L’America da alcune settimane ha un uomo solo al comando. Si chiama Donald Trump. Non è un re e non è un imperatore, ma si comporta some se avesse un grande regno e un impero globale. Gli Stati Uniti, dal 20 gennaio, non hanno più una Costituzione perché il presidente la ignora. Non hanno più una Corte Suprema perché invece di decidere nel bene e nel male, com’è accaduto sull’aborto o nel 2000 assegnando la vittoria a George Bush, adesso, sul rientro di un cittadino spedito per errore in un super carcere del Salvador, l’Alta Corte suggerisce ma non ordina di farlo tornare in America.
Trump snobba i giudici e sfida i tribunali per capire chi riesce a fermarlo visto che Camera e Senato sono impotenti e asservite al presidente padrone.
Gli agenti federali dell’ICE, anche senza prove, fermano le persone per strada o nelle auto, le ammanettano per deportarle e spaventare chi resta. È praticamente uno stato di polizia strisciante soprattutto per i cittadini stranieri di origini arabe, asiatiche o africane anche se in regola con la carta verde o i visti di soggiorno. Sembra di essere entrati senza regole e senza freni in un mondo alla rovescia.
Un balzo indietro di quasi un secolo che sta azzerando progressi e conquiste sociali considerati inarrestabili.
Nei quaranta anni che vivo in USA non mi sono mai trovata in un caos simile pericoloso e con leader non trasparenti e spesso bugiardi che mentono in pubblico come se fosse una nuova dottrina dell’ambiguità, nella quale nemmeno Trump riesce a orientarsi perché si ostina a navigare a vista. Nel Paese non c’è più una libera stampa che risponde dei suoi atti o delle sue denunce se ritenute non vere.
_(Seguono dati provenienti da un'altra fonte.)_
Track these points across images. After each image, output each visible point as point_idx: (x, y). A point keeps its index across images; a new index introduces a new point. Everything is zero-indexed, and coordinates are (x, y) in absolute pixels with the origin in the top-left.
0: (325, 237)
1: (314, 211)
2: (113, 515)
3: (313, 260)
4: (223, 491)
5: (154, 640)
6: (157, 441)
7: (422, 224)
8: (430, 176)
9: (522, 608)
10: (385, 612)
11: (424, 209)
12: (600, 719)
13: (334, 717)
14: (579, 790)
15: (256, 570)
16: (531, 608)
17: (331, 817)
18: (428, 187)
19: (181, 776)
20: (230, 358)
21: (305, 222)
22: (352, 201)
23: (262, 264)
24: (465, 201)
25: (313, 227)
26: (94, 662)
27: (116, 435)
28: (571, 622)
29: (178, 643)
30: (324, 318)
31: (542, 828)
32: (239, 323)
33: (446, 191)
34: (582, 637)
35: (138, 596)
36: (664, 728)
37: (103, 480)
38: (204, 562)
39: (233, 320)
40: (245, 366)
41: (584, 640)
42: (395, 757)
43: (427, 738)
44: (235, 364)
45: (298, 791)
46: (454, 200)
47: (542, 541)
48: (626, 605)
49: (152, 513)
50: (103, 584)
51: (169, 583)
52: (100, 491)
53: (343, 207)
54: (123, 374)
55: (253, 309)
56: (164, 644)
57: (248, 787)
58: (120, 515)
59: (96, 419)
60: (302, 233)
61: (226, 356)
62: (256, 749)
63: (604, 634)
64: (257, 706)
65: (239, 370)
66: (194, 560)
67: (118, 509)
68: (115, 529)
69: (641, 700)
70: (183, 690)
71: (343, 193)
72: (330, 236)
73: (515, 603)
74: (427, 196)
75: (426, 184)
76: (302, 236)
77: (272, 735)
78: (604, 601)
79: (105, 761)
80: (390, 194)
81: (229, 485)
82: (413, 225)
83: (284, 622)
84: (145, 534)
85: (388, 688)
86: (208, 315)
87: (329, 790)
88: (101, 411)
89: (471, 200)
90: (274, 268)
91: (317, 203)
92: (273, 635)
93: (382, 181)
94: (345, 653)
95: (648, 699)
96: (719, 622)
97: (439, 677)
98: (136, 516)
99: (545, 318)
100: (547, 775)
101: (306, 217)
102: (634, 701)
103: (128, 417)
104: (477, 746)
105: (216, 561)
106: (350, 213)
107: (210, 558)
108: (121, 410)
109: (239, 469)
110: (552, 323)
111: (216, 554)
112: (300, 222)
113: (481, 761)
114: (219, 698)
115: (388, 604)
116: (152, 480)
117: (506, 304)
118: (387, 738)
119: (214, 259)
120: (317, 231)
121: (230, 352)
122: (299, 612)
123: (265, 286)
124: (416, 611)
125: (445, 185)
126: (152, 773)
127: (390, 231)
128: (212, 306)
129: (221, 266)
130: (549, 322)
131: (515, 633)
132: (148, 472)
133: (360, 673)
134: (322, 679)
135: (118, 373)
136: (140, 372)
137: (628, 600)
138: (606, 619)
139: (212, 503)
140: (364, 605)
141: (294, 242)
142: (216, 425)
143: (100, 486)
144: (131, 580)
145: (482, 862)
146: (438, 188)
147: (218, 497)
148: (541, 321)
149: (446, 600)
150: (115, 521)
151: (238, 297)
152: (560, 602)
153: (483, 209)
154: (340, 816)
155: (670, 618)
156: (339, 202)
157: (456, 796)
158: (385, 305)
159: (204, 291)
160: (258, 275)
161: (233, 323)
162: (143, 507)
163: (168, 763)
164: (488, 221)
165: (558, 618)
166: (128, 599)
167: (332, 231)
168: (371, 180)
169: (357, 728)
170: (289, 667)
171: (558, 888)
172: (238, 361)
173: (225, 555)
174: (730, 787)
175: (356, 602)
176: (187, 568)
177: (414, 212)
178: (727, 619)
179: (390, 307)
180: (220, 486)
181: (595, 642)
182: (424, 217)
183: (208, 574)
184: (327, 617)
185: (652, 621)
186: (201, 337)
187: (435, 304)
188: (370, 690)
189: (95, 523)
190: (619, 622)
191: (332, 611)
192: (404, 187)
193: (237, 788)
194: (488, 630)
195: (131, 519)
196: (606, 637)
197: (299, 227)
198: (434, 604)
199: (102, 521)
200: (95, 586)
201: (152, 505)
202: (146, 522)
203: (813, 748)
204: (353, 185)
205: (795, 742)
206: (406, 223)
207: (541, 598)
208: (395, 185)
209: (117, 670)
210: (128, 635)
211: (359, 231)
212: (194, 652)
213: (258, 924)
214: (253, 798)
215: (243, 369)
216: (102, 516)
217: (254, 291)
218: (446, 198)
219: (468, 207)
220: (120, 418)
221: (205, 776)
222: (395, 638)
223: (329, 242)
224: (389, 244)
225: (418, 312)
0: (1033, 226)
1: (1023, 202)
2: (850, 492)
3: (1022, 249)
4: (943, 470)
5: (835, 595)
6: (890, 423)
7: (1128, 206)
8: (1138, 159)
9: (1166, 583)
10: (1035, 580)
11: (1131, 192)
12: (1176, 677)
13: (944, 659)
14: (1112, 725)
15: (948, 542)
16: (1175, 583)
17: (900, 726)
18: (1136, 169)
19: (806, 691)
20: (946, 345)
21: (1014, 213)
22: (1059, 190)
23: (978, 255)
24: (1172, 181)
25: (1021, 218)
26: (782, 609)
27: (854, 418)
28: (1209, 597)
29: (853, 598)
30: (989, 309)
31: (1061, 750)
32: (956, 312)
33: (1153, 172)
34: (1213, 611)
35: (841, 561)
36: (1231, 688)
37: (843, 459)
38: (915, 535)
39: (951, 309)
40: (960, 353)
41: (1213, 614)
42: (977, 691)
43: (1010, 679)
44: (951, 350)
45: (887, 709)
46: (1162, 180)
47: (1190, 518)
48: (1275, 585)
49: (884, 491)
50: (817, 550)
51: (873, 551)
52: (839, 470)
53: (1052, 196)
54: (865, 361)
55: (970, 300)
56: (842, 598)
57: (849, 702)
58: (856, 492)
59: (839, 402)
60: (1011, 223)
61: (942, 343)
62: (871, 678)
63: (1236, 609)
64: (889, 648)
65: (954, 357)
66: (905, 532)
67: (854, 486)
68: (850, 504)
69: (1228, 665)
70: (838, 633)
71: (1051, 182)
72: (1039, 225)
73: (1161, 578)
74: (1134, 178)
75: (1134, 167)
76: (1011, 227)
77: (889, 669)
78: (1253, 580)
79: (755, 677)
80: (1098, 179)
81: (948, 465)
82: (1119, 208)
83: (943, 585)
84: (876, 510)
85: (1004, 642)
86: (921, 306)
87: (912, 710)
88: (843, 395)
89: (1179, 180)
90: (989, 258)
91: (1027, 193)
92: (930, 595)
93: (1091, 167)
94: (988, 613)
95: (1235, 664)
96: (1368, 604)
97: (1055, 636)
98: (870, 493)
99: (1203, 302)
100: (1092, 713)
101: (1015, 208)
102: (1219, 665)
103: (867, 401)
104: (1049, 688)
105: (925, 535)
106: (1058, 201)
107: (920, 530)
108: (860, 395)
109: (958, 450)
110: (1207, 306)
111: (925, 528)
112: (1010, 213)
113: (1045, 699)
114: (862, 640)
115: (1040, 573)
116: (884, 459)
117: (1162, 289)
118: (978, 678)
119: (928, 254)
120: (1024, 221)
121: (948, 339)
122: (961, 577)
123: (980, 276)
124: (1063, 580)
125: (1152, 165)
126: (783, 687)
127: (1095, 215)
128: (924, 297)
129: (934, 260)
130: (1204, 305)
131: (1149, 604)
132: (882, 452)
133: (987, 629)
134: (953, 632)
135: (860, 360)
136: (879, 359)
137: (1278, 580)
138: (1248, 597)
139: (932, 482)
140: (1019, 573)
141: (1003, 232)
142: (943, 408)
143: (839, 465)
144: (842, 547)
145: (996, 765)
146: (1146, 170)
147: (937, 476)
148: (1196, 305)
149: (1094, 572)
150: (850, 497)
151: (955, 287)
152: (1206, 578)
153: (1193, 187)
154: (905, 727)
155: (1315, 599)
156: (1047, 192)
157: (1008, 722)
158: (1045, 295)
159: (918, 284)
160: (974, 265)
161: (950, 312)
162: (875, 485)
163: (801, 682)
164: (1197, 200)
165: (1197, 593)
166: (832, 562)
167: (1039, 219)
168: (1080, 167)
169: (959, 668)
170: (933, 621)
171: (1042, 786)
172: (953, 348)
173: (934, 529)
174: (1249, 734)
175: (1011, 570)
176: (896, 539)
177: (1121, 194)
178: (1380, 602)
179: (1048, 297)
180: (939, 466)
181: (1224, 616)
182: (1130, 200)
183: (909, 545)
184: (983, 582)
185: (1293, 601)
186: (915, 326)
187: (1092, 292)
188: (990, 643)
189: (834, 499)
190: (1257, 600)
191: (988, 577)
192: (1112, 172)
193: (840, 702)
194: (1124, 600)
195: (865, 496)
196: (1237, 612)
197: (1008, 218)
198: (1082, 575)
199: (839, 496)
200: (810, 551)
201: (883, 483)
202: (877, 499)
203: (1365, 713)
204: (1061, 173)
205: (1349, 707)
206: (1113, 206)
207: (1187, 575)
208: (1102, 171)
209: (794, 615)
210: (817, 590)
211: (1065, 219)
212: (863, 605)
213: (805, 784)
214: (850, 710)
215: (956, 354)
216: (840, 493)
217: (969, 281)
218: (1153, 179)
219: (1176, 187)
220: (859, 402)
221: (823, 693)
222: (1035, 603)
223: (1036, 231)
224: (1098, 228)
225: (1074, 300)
La Casa Bianca censura e ammette solo chi vuole agli appuntamenti col presidente e ignora anche gli ordini del tribunale che ha imposto di riammettere nello Studio Ovale la più autorevole e rispettata agenzia di stampa del Paese come l’Associated Press, famosa per la sua neutralità e utilizzata da decenni come il vero barometro della certificazione elettorale.
I modelli ispiratori di Trump non pescano più tra i leader di governi democratici, ma tra i dittatori e i regimi autoritari di Russia, Turchia, Ungheria, India e Cina, sapendo che il vero desiderio inespresso dell’attuale presidente USA è avere lo stesso potere di Xi Jinping, che, oltre a un regime, ha l’intera struttura del partito comunista cinese a proteggerlo.
Trump sta ribaltando il Ministero degli Esteri, la CIA, l’FBI e anche il Pentagono, imponendo purghe e arbitri e mettendo ai vertici di questi dicasteri solo soldatini obbedienti e inesperti, a partire dal suo vicepresidente Vance che non sembra più incontrare tutti i suoi favori perché cerca uno spazio autonomo. I miliardari che fanno parte del suo cerchio magico sono visti come degli stimolatori egoisti e, con le misure draconiane del taglio agli sprechi affidati a Elon Musk, cominciano già a vedersi le prime forti crepe nel consenso popolare trumpiano sceso al 43 per cento.
La sua intolleranza verso LGBTQ+, l’assalto alle università considerate estremiste e covi della sinistra, alle quali vuole togliere miliardi di dollari per la ricerca, sta avendo le prime contro-reazioni. Harvard è stata la prima a ribellarsi e a non cedere al ricatto della sottomissione ideologica di Trump dicendo “decidiamo noi cosa insegnare…”. Forse altri seguiranno il loro esempio e molti donatori torneranno ad alzare la testa. Chi dovrebbe però fare altrettanto sono gli avvocati. Molti grandi studi legali sono diventati bersagli di Trump e hanno accettato di lavorare gratuitamente offrendo fino a 100 milioni di dollari per non indispettire il presidente che li vuole punire. E non fa certo onore al marito di Kamala Harris scoprire che Doug Emhoff, tornato a fare l’avvocato dopo la sconfitta elettorale, è stato fra i primi a inchinarsi ai voleri del presidente vendicativo. Se partono messaggi come questi dal fronte democratico è facile capire perché il partito, se vuole tornare a vincere, forse ha bisogno di un profondo bagno di coerenza che non deve fare più sconti a nessuno. Se questo non è caos, allora stiamo arrivando alla paura.